• **Supplied text**
DINING OUT -  KHUN OCHA'S COOKBOOK & ENTERTAINMENT

La Dolce Vita:

   by Miss Terry Diner

One of the newest restaurants in Pattaya/Naklua is La Dolce Vita (the good life - remember the 1960 film directed by Federico Fellini) on Soi 18. Traveling down Soi 18 from the Pattaya-Naklua Road, it is on the right, with a large forecourt for car parking, complete with its own Trevi Fountain in the center.
The owner is Paulo, an Italian gentleman, who used to have an award winning restaurant in Bangkok many years ago, but then left for Scotland. After several years in the cold climes, he and his Thai wife have returned, and after a suitable period of defrosting have opened La Dolce Vita, Pattaya’s newest Italian restaurant.
The restaurant building is a large free-standing one and inside it is outfitted with style - Italian style of course. Included in that is a white baby grand piano, and along the back wall is the bar area and another wall with wines. Italian of course. Terracotta and marble along the floors.
The décor is again classical, but there has been much attention to detail. For example, there are tables which have bench seating along the wall, and the seat is at the correct height to the table. How many times have you been given a bench seat and found you were sitting too low? Too often, I am sure. Salmon pink tablecloths are placed over gold throw-overs, the napkins are heavily starched linen, the cutlery is of good quality. Paulo knows what he is doing.
We were welcomed and taken to our table, and there was immediately a feeling of genuine friendliness. We were given the large leather-dressed menus to peruse and we chose a glass of house red and house white as our aperitifs.
The first page of the menu has an excellent offer, particularly for those not quite sure of Italian cuisine. From a set menu covering starter, soup, four main courses and three desserts you can choose any two courses (B. 320), any three courses (B. 390) or four courses (B. 470). This is very inexpensive way to become acquainted with La Dolce Vita’s Italian food, and is very highly recommended for the novice.
The menu begins with Carpaccio and other starters (most under B. 300), followed by soups (B. 150-160) and then pasta choices (B. 220-380). Paulo makes all his own pastas and is proud of them! Mains (most between B. 420-520) cover fish, poultry and meats and are accompanied by an appropriate side dish of vegetables, potatoes or bread.
There are seven desserts, including an Italian cheese platter along with the usual multi-calorie cakes and ice creams.
The wine list is Italian, as you would expect, and Paulo can advise. We had begun with the house wines, which were perfectly satisfactory and inexpensive. With the meal we chose a Valpolicello Sartori, at B. 980, good quaffing and again inexpensive. In fact, most bottles in the wine list are under B. 2,000.
In a group of four, we tried many items from the menu, and these were some of the stand-outs for us: the Scottish salmon tartare was almost a meal on its own and most enjoyable, the minestrone soup was excellent, and served hot to the table, the seafood medley was served in a very large bowl, and was indeed a medley of flavor and texture, the pasta trio was probably the best pasta our dinner guests had ever tried (yes, that good), and my saltimbocca alla romana was superb, with the succulent veal pocketed with mature cheese and topped with shaved Parma ham. Delightfully presented and delightfully flavorsome. Paulo knows what he is doing in the kitchen too!

• **Task 1**
According to the restaurant review, what does the set menu cost for any three courses?
• **Task 2**
Quote the restaurant review, beginning at the words "The first page" and stopping after "potatoes or bread.".
The rows aren't needed for anything here.

• **Information supplied**
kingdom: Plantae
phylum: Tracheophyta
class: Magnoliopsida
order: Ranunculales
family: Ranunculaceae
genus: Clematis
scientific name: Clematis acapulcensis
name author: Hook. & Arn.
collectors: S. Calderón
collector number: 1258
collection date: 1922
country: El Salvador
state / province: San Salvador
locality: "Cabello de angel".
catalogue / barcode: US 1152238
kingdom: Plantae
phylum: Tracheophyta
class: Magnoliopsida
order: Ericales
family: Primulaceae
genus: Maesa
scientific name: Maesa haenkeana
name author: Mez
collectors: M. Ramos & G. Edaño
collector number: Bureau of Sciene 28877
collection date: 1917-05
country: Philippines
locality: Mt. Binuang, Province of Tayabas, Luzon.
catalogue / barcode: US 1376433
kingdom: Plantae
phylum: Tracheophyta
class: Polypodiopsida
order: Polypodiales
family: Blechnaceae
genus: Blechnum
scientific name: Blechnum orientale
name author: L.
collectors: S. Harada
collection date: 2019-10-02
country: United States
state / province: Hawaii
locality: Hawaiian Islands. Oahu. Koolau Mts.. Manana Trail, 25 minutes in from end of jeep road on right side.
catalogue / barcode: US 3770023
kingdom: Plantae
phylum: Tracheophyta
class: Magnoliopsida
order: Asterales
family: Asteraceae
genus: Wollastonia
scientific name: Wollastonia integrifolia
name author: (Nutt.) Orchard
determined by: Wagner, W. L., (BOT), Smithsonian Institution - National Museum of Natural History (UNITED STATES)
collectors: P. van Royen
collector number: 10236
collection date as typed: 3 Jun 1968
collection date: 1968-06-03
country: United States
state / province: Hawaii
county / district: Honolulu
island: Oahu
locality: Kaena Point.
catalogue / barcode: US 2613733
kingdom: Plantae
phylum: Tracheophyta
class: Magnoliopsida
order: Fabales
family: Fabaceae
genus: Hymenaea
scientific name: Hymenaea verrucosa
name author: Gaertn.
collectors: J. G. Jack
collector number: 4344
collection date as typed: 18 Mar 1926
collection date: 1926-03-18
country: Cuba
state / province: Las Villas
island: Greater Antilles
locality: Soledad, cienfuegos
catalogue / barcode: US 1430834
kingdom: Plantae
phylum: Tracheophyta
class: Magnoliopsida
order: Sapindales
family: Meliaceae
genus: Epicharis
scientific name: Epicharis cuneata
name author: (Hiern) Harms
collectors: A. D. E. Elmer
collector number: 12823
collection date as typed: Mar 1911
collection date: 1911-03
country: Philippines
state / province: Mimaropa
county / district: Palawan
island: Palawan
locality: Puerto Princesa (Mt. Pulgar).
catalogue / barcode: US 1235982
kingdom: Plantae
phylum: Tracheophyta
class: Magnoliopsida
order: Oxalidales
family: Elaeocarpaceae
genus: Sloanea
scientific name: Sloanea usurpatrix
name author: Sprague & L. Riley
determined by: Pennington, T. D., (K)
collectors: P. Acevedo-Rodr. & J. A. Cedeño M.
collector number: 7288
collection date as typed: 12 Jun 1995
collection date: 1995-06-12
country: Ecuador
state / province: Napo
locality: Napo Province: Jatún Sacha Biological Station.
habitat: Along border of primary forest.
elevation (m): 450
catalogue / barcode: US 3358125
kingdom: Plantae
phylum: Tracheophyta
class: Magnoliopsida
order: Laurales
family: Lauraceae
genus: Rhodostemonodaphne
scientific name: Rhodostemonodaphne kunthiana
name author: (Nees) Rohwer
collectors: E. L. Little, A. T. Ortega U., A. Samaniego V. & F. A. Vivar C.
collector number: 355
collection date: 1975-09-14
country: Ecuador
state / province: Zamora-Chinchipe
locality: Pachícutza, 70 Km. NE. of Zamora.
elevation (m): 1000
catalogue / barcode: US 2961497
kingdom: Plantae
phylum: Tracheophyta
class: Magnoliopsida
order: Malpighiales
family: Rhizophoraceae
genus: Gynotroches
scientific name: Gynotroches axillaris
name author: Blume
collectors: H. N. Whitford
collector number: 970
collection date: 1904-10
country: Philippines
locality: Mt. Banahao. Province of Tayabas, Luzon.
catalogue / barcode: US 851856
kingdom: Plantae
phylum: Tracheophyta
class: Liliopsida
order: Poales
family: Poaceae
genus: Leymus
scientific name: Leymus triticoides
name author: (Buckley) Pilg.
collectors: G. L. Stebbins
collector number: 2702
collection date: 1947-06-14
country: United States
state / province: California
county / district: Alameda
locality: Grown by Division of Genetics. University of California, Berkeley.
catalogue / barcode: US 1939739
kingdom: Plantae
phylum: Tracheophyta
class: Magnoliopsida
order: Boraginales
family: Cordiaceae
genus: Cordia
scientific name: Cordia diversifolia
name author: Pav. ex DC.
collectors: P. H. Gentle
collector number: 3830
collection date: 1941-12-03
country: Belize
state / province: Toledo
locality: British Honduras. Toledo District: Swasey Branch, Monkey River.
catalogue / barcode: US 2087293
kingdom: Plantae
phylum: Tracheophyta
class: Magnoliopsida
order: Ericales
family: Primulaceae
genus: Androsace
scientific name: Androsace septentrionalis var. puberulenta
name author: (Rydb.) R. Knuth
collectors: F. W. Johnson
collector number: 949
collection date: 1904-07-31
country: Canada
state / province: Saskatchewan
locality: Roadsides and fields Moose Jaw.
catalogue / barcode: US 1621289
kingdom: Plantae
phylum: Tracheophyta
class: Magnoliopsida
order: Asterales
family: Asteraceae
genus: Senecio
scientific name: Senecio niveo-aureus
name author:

• **Reply 1**
B. 390

• **Reply 2**
The first page of the menu has an excellent offer, particularly for those not quite sure of Italian cuisine. From a set menu covering starter, soup, four main courses and three desserts you can choose any two courses (B. 320), any three courses (B. 390) or four courses (B. 470). This is very inexpensive way to become acquainted with La Dolce Vita’s Italian food, and is very highly recommended for the novice.
The menu begins with Carpaccio and other starters (most under B. 300), followed by soups (B. 150-160) and then pasta choices (B. 220-380). Paulo makes all his own pastas and is proud of them! Mains (most between B. 420-520) cover fish, poultry and meats and are accompanied by an appropriate side dish of vegetables, potatoes or bread.